▸ TASK DESCRIPTION
A faithful copy of the data is the goal; set it down exactly, without the images.

▸ RECORDS FOR PROCESSING
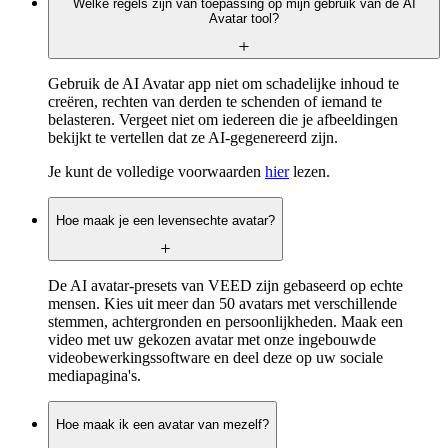
Welke regels zijn van toepassing op mijn gebruik van de AI
Avatar tool?
Gebruik de AI Avatar app niet om schadelijke inhoud te
creëren, rechten van derden te schenden of iemand te
belasteren. Vergeet niet om iedereen die je afbeeldingen
bekijkt te vertellen dat ze AI-gegenereerd zijn.
Je kunt de volledige voorwaarden
hier
lezen.
Hoe maak je een levensechte avatar?
De AI avatar-presets van VEED zijn gebaseerd op echte
mensen. Kies uit meer dan 50 avatars met verschillende
stemmen, achtergronden en persoonlijkheden. Maak een
video met uw gekozen avatar met onze ingebouwde
videobewerkingssoftware en deel deze op uw sociale
mediapagina's.
Hoe maak ik een avatar van mezelf?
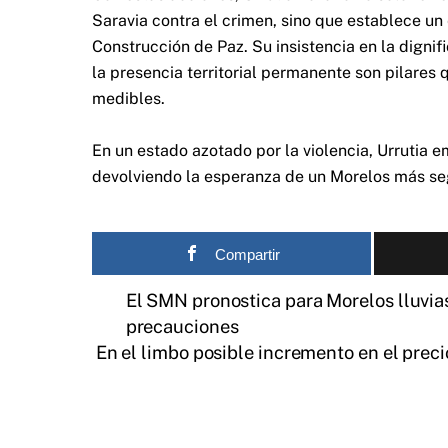
Saravia contra el crimen, sino que establece un
Construcción de Paz. Su insistencia en la dignifi
la presencia territorial permanente son pilares
medibles.
En un estado azotado por la violencia, Urrutia 
devolviendo la esperanza de un Morelos más se
Compartir
El SMN pronostica para Morelos lluvias
precauciones
En el limbo posible incremento en el preci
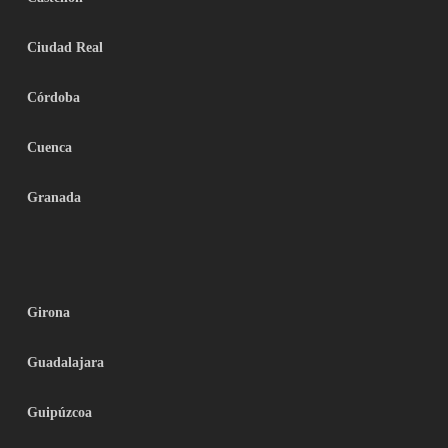
Ciudad Real
Córdoba
Cuenca
Granada
Girona
Guadalajara
Guipúzcoa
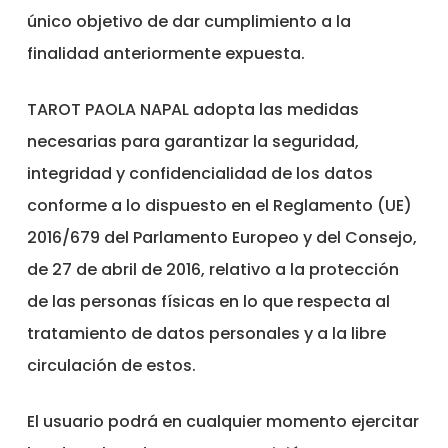
único objetivo de dar cumplimiento a la
finalidad anteriormente expuesta.
TAROT PAOLA NAPAL adopta las medidas
necesarias para garantizar la seguridad,
integridad y confidencialidad de los datos
conforme a lo dispuesto en el Reglamento (UE)
2016/679 del Parlamento Europeo y del Consejo,
de 27 de abril de 2016, relativo a la protección
de las personas físicas en lo que respecta al
tratamiento de datos personales y a la libre
circulación de estos.
El usuario podrá en cualquier momento ejercitar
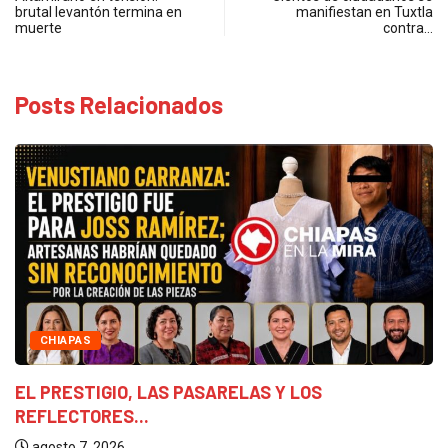
brutal levantón termina en
manifiestan en Tuxtla
muerte
contra…
Posts Relacionados
CHIAPAS
EL PRESTIGIO, LAS PASARELAS Y LOS
REFLECTORES...
agosto 7, 2026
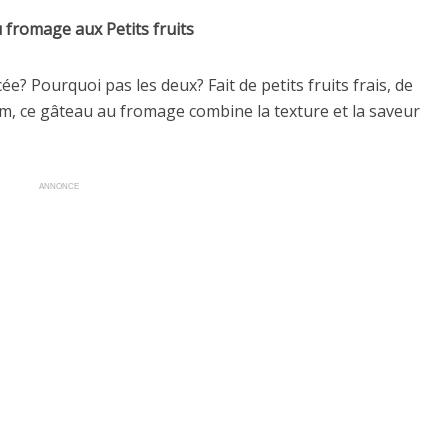
 fromage aux Petits fruits
? Pourquoi pas les deux? Fait de petits fruits frais, de
m, ce gâteau au fromage combine la texture et la saveur
ANNONCE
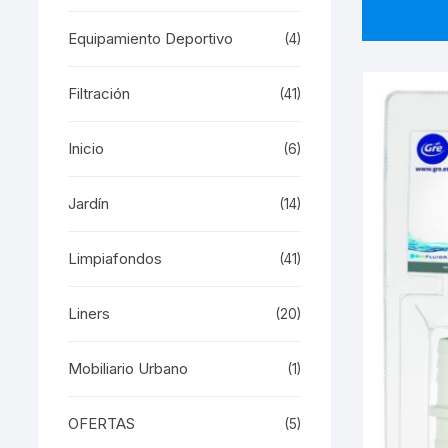
Equipamiento Deportivo
(4)
Filtración
(41)
Inicio
(6)
Jardín
(14)
Limpiafondos
(41)
Liners
(20)
Mobiliario Urbano
(1)
OFERTAS
(5)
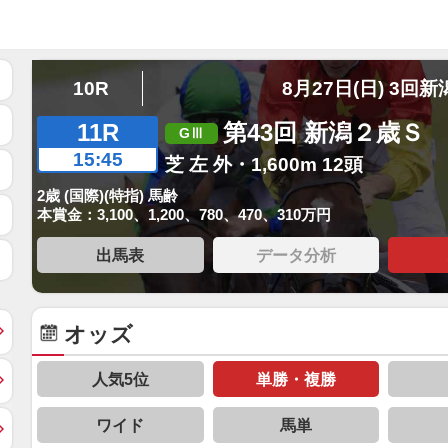
10R
8月27日(日) 3回新
11R
第43回 新潟２歳Ｓ
15:45
芝 左 外・1,600m 12頭
2歳 (国際)(特指) 馬齢
本賞金：3,100、1,200、780、470、310万円
出馬表
データ分析
オッズ
人気5位
単勝・複勝
ワイド
馬単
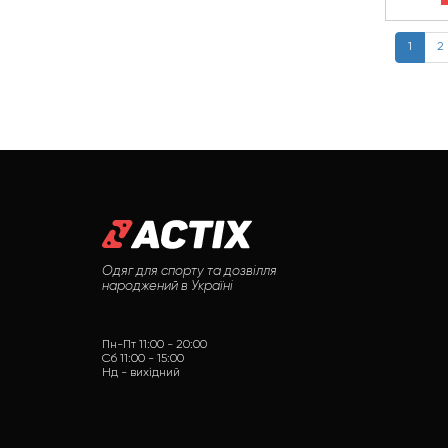
1
2
Одяг для спорту та дозвілля
народжений в Україні
Пн-Пт 11:00 - 20:00
Сб 11:00 - 15:00
Нд - вихідний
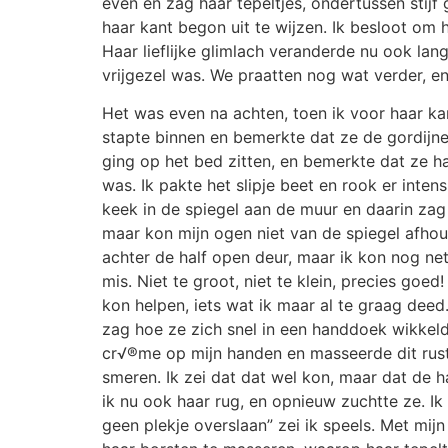
even en zag haar tepeltjes, ondertussen stijf 
haar kant begon uit te wijzen. Ik besloot om
Haar lieflijke glimlach veranderde nu ook la
vrijgezel was. We praatten nog wat verder, e
Het was even na achten, toen ik voor haar kam
stapte binnen en bemerkte dat ze de gordijnen
ging op het bed zitten, en bemerkte dat ze ha
was. Ik pakte het slipje beet en rook er intens
keek in de spiegel aan de muur en daarin zag
maar kon mijn ogen niet
van de spiegel afhou
achter de half open deur, maar ik kon nog ne
mis. Niet te groot, niet te klein, precies goe
kon helpen, iets wat ik maar al te graag dee
zag hoe ze zich snel in een handdoek wikkel
cr√®me op mijn handen en masseerde dit rusti
smeren. Ik zei dat dat wel kon, maar dat de
ik nu ook haar rug, en opnieuw zuchtte ze. I
geen plekje overslaan” zei ik speels. Met mij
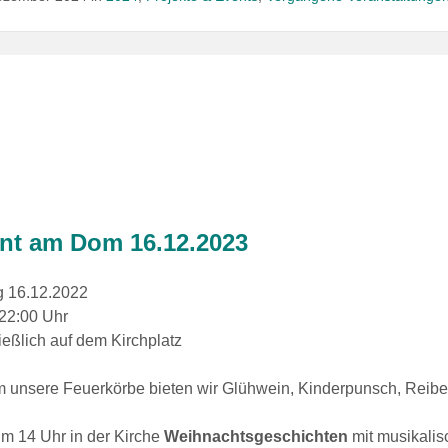
nt am Dom 16.12.2023
 16.12.2022
 22:00 Uhr
eßlich auf dem Kirchplatz
 unsere Feuerkörbe bieten wir Glühwein, Kinderpunsch, Reib
m 14 Uhr in der Kirche
Weihnachtsgeschichten
mit musikalis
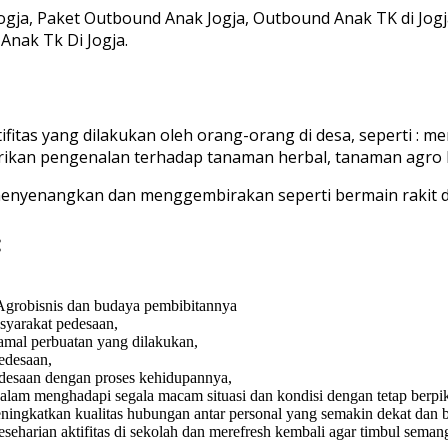
fitas yang dilakukan oleh orang-orang di desa, seperti 
kan pengenalan terhadap tanaman herbal, tanaman agro 
menyenangkan dan menggembirakan seperti bermain rakit 
:
grobisnis dan budaya pembibitannya
syarakat pedesaan,
 amal perbuatan yang dilakukan,
edesaan,
desaan dengan proses kehidupannya,
lam menghadapi segala macam situasi dan kondisi dengan tetap berpikir
gkatkan kualitas hubungan antar personal yang semakin dekat dan b
eseharian aktifitas di sekolah dan merefresh kembali agar timbul semang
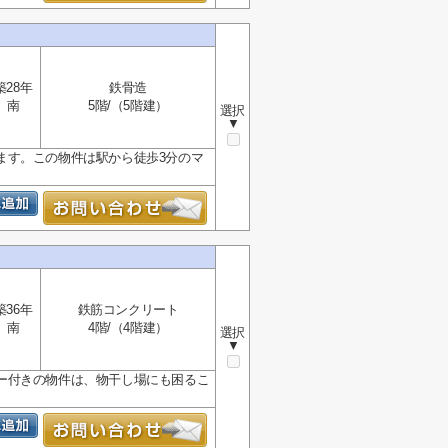
築28年
鉄骨造
南
5階/（5階建）
選択
▼
ます。この物件は駅から徒歩3分のマ
築36年
鉄筋コンクリート
南
4階/（4階建）
選択
▼
ー付きの物件は、物干し場にも困るこ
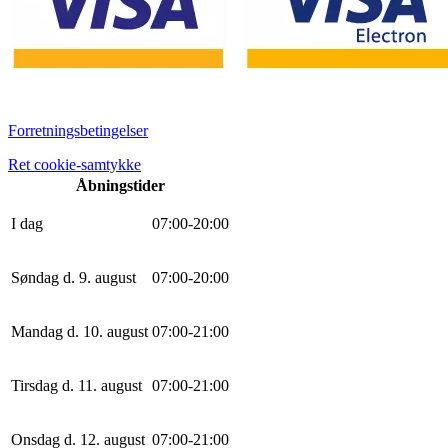
Forretningsbetingelser
Ret cookie-samtykke
Åbningstider
I dag
0
7
:
0
0
-
20
:
0
0
Søndag d. 9. august
0
7
:
0
0
-
20
:
0
0
Mandag d. 10. august
0
7
:
0
0
-
21
:
0
0
Tirsdag d. 11. august
0
7
:
0
0
-
21
:
0
0
Onsdag d. 12. august
0
7
:
0
0
-
21
:
0
0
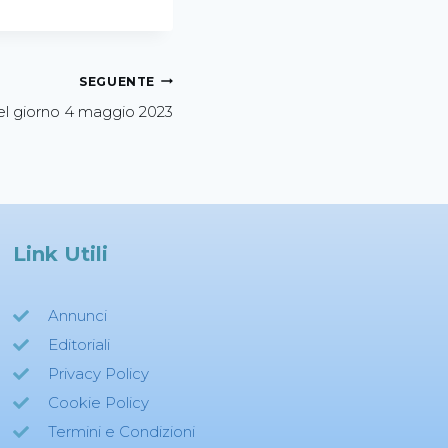
SEGUENTE
el giorno 4 maggio 2023
Link Utili
Annunci
Editoriali
Privacy Policy
Cookie Policy
Termini e Condizioni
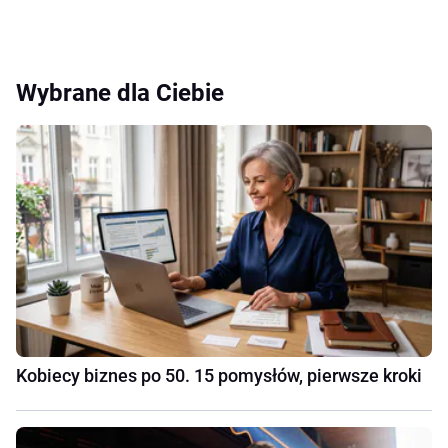
Wybrane dla Ciebie
Kobiecy biznes po 50. 15 pomysłów, pierwsze kroki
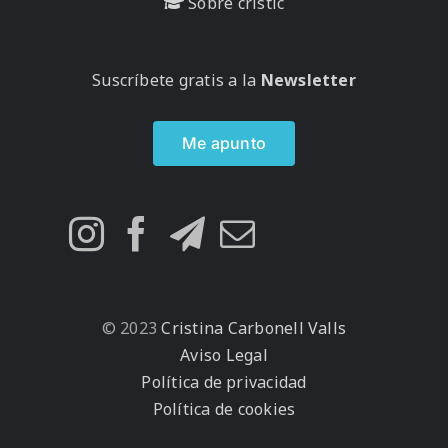
Sobre cristic
Suscríbete gratis a la
Newsletter
Me apunto
© 2023
Cristina Carbonell Valls
Aviso Legal
Política de privacidad
Política de cookies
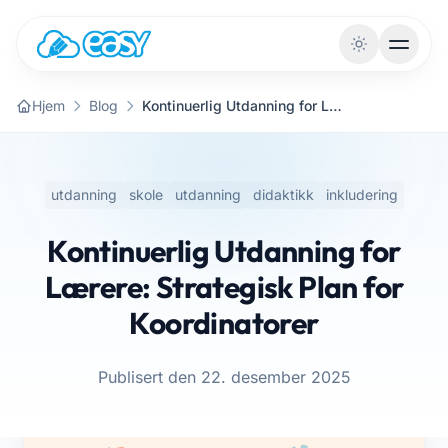
Gå til innhold
Hjem
Blog
Kontinuerlig Utdanning for Lærere: Strategisk Plan for Koordinatorer
utdanning
skole
utdanning
didaktikk
inkludering
Kontinuerlig Utdanning for
Lærere: Strategisk Plan for
Koordinatorer
Publisert den 22. desember 2025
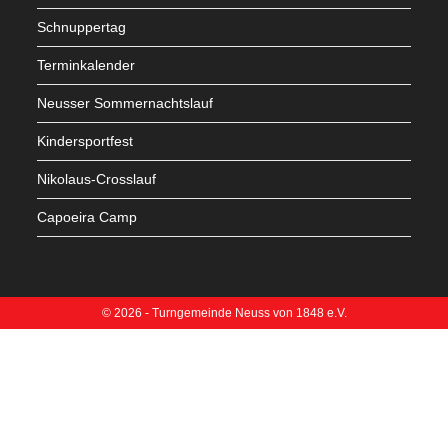
Schnuppertag
Terminkalender
Neusser Sommernachtslauf
Kindersportfest
Nikolaus-Crosslauf
Capoeira Camp
© 2026 - Turngemeinde Neuss von 1848 e.V.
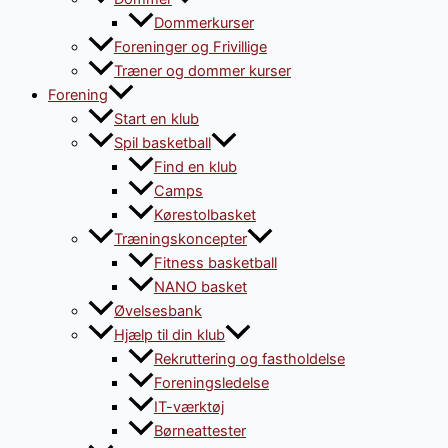
Dommerkurser
Foreninger og Frivillige
Træner og dommer kurser
Forening
Start en klub
Spil basketball
Find en klub
Camps
Kørestolbasket
Træningskoncepter
Fitness basketball
NANO basket
Øvelsesbank
Hjælp til din klub
Rekruttering og fastholdelse
Foreningsledelse
IT-værktøj
Børneattester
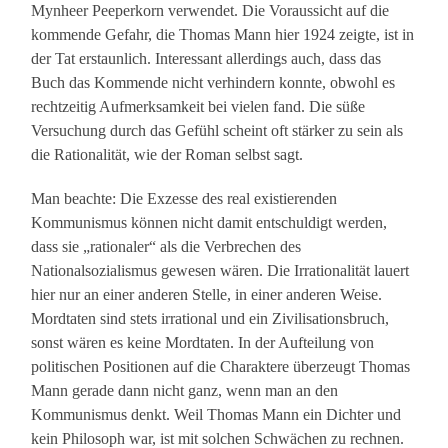
Mynheer Peeperkorn verwendet. Die Voraussicht auf die
kommende Gefahr, die Thomas Mann hier 1924 zeigte, ist in
der Tat erstaunlich. Interessant allerdings auch, dass das
Buch das Kommende nicht verhindern konnte, obwohl es
rechtzeitig Aufmerksamkeit bei vielen fand. Die süße
Versuchung durch das Gefühl scheint oft stärker zu sein als
die Rationalität, wie der Roman selbst sagt.
Man beachte: Die Exzesse des real existierenden
Kommunismus können nicht damit entschuldigt werden,
dass sie „rationaler“ als die Verbrechen des
Nationalsozialismus gewesen wären. Die Irrationalität lauert
hier nur an einer anderen Stelle, in einer anderen Weise.
Mordtaten sind stets irrational und ein Zivilisationsbruch,
sonst wären es keine Mordtaten. In der Aufteilung von
politischen Positionen auf die Charaktere überzeugt Thomas
Mann gerade dann nicht ganz, wenn man an den
Kommunismus denkt. Weil Thomas Mann ein Dichter und
kein Philosoph war, ist mit solchen Schwächen zu rechnen.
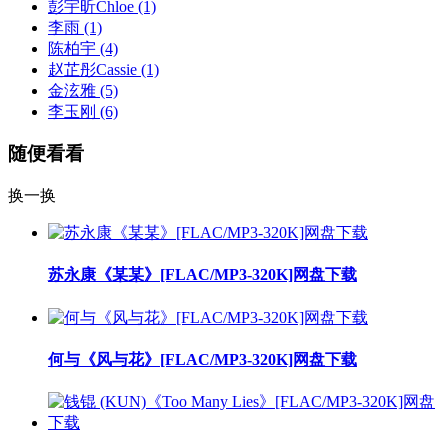
彭宇昕Chloe
(1)
李雨
(1)
陈柏宇
(4)
赵芷彤Cassie
(1)
金泫雅
(5)
李玉刚
(6)
随便看看
换一换
苏永康《某某》[FLAC/MP3-320K]网盘下载
何与《风与花》[FLAC/MP3-320K]网盘下载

▸ EXERCISE OUTPUT
Welke regels zijn van toepassing op mijn gebruik van de AI
Avatar tool?
Gebruik de AI Avatar app niet om schadelijke inhoud te
creëren, rechten van derden te schenden of iemand te
belasteren. Vergeet niet om iedereen die je afbeeldingen
bekijkt te vertellen dat ze AI-gegenereerd zijn.
Je kunt de volledige voorwaarden
hier
lezen.
Hoe maak je een levensechte avatar?
De AI avatar-presets van VEED zijn gebaseerd op echte
mensen. Kies uit meer dan 50 avatars met verschillende
stemmen, achtergronden en persoonlijkheden. Maak een
video met uw gekozen avatar met onze ingebouwde
videobewerkingssoftware en deel deze op uw sociale
mediapagina's.
Hoe maak ik een avatar van mezelf?
Saravia contra el crimen, sino que establece un
Construcción de Paz. Su insistencia en la dignifi
la presencia territorial permanente son pilares
medibles.
En un estado azotado por la violencia, Urrutia 
devolviendo la esperanza de un Morelos más se
Compartir
El SMN pronostica para Morelos lluvias
precauciones
En el limbo posible incremento en el preci
Ciudad Real
Córdoba
Cuenca
Granada
Girona
Guadalajara
Guipúzcoa
único objetivo de dar cumplimiento a la
finalidad anteriormente expuesta.
TAROT PAOLA NAPAL adopta las medidas
necesarias para garantizar la seguridad,
integridad y confidencialidad de los datos
conforme a lo dispuesto en el Reglamento (UE)
2016/679 del Parlamento Europeo y del Consejo,
de 27 de abril de 2016, relativo a la protección
de las personas físicas en lo que respecta al
tratamiento de datos personales y a la libre
circulación de estos.
El usuario podrá en cualquier momento ejercitar
brutal levantón termina en
manifiestan en Tuxtla
muerte
contra…
Posts Relacionados
CHIAPAS
EL PRESTIGIO, LAS PASARELAS Y LOS
REFLECTORES...
agosto 7, 2026
 fromage aux Petits fruits
? Pourquoi pas les deux? Fait de petits fruits frais, de
m, ce gâteau au fromage combine la texture et la saveur
ANNONCE
Equipamiento Deportivo
(4)
Filtración
(41)
Inicio
(6)
Jardín
(14)
Limpiafondos
(41)
Liners
(20)
Mobiliario Urbano
(1)
OFERTAS
(5)
10R
8月27日(日) 3回新
11R
第43回 新潟２歳Ｓ
15:45
芝 左 外・1,600m 12頭
2歳 (国際)(特指) 馬齢
本賞金：3,100、1,200、780、470、310万円
出馬表
データ分析
オッズ
人気5位
単勝・複勝
ワイド
馬単
1
2
Одяг для спорту та дозвілля
народжений в Україні
Пн-Пт 11:00 - 20:00
Сб 11:00 - 15:00
Нд - вихідний
even en zag haar tepeltjes, ondertussen stijf 
haar kant begon uit te wijzen. Ik besloot om
Haar lieflijke glimlach veranderde nu ook la
vrijgezel was. We praatten nog wat verder, e
Het was even na achten, toen ik voor haar kam
stapte binnen en bemerkte dat ze de gordijnen
ging op het bed zitten, en bemerkte dat ze ha
was. Ik pakte het slipje beet en rook er intens
keek in de spiegel aan de muur en daarin zag
maar kon mijn ogen niet
van de spiegel afhou
achter de half open deur, maar ik kon nog ne
mis. Niet te groot, niet te klein, precies goe
kon helpen, iets wat ik maar al te graag dee
zag hoe ze zich snel in een handdoek wikkel
cr√®me op mijn handen en masseerde dit rusti
smeren. Ik zei dat dat wel kon, maar dat de
ik nu ook haar rug, en opnieuw zuchtte ze. I
geen plekje overslaan” zei ik speels. Met mij
nt am Dom 16.12.2023
 16.12.2022
 22:00 Uhr
eßlich auf dem Kirchplatz
 unsere Feuerkörbe bieten wir Glühwein, Kinderpunsch, Reib
m 14 Uhr in der Kirche
Weihnachtsgeschichten
mit musikalis
fitas yang dilakukan oleh orang-orang di desa, seperti 
kan pengenalan terhadap tanaman herbal, tanaman agro 
menyenangkan dan menggembirakan seperti bermain rakit 
:
grobisnis dan budaya pembibitannya
syarakat pedesaan,
 amal perbuatan yang dilakukan,
edesaan,
desaan dengan proses kehidupannya,
lam menghadapi segala macam situasi dan kondisi dengan tetap berpikir
gkatkan kualitas hubungan antar personal yang semakin dekat dan b
eseharian aktifitas di sekolah dan merefresh kembali agar timbul semang
築28年
鉄骨造
南
5階/（5階建）
選択
▼
ます。この物件は駅から徒歩3分のマ
築36年
鉄筋コンクリート
南
4階/（4階建）
選択
▼
ー付きの物件は、物干し場にも困るこ
Forretningsbetingelser
Ret cookie-samtykke
Åbningstider
I dag
0
7
:
0
0
-
20
:
0
0
Søndag d. 9. august
0
7
:
0
0
-
20
:
0
0
Mandag d. 10. august
0
7
:
0
0
-
21
:
0
0
Tirsdag d. 11. august
0
7
:
0
0
-
21
:
0
0
Onsdag d. 12. august
0
7
:
0
0
-
21
:
0
0
SEGUENTE
el giorno 4 maggio 2023
Link Utili
Annunci
Editoriali
Privacy Policy
Cookie Policy
Termini e Condizioni
Wybrane dla Ciebie
Kobiecy biznes po 50. 15 pomysłów, pierwsze kroki
Sobre cristic
Suscríbete gratis a la
Newsletter
Me apunto
© 2023
Cristina Carbonell Valls
Aviso Legal
Política de privacidad
Política de cookies
Gå til innhold
Hjem
Blog
Kontinuerlig Utdanning for Lærere: Strategisk Plan for Koordinatorer
utdanning
skole
utdanning
didaktikk
inkludering
Kontinuerlig Utdanning for
Lærere: Strategisk Plan for
Koordinatorer
Publisert den 22. desember 2025
Schnuppertag
Terminkalender
Neusser Sommernachtslauf
Kindersportfest
Nikolaus-Crosslauf
Capoeira Camp
© 2026 - Turngemeinde Neuss von 1848 e.V.
Dommerkurser
Foreninger og Frivillige
Træner og dommer kurser
Forening
Start en klub
Spil basketball
Find en klub
Camps
Kørestolbasket
Træningskoncepter
Fitness basketball
NANO basket
Øvelsesbank
Hjælp til din klub
Rekruttering og fastholdelse
Foreningsledelse
IT-værktøj
Børneattester
Mynheer Peeperkorn verwendet. Die Voraussicht auf die
kommende Gefahr, die Thomas Mann hier 1924 zeigte, ist in
der Tat erstaunlich. Interessant allerdings auch, dass das
Buch das Kommende nicht verhindern konnte, obwohl es
rechtzeitig Aufmerksamkeit bei vielen fand. Die süße
Versuchung durch das Gefühl scheint oft stärker zu sein als
die Rationalität, wie der Roman selbst sagt.
Man beachte: Die Exzesse des real existierenden
Kommunismus können nicht damit entschuldigt werden,
dass sie „rationaler“ als die Verbrechen des
Nationalsozialismus gewesen wären. Die Irrationalität lauert
hier nur an einer anderen Stelle, in einer anderen Weise.
Mordtaten sind stets irrational und ein Zivilisationsbruch,
sonst wären es keine Mordtaten. In der Aufteilung von
politischen Positionen auf die Charaktere überzeugt Thomas
Mann gerade dann nicht ganz, wenn man an den
Kommunismus denkt. Weil Thomas Mann ein Dichter und
kein Philosoph war, ist mit solchen Schwächen zu rechnen.
彭宇昕Chloe
(1)
李雨
(1)
陈柏宇
(4)
赵芷彤Cassie
(1)
金泫雅
(5)
李玉刚
(6)
随便看看
换一换
苏永康《某某》[FLAC/MP3-320K]网盘下载
何与《风与花》[FLAC/MP3-320K]网盘下载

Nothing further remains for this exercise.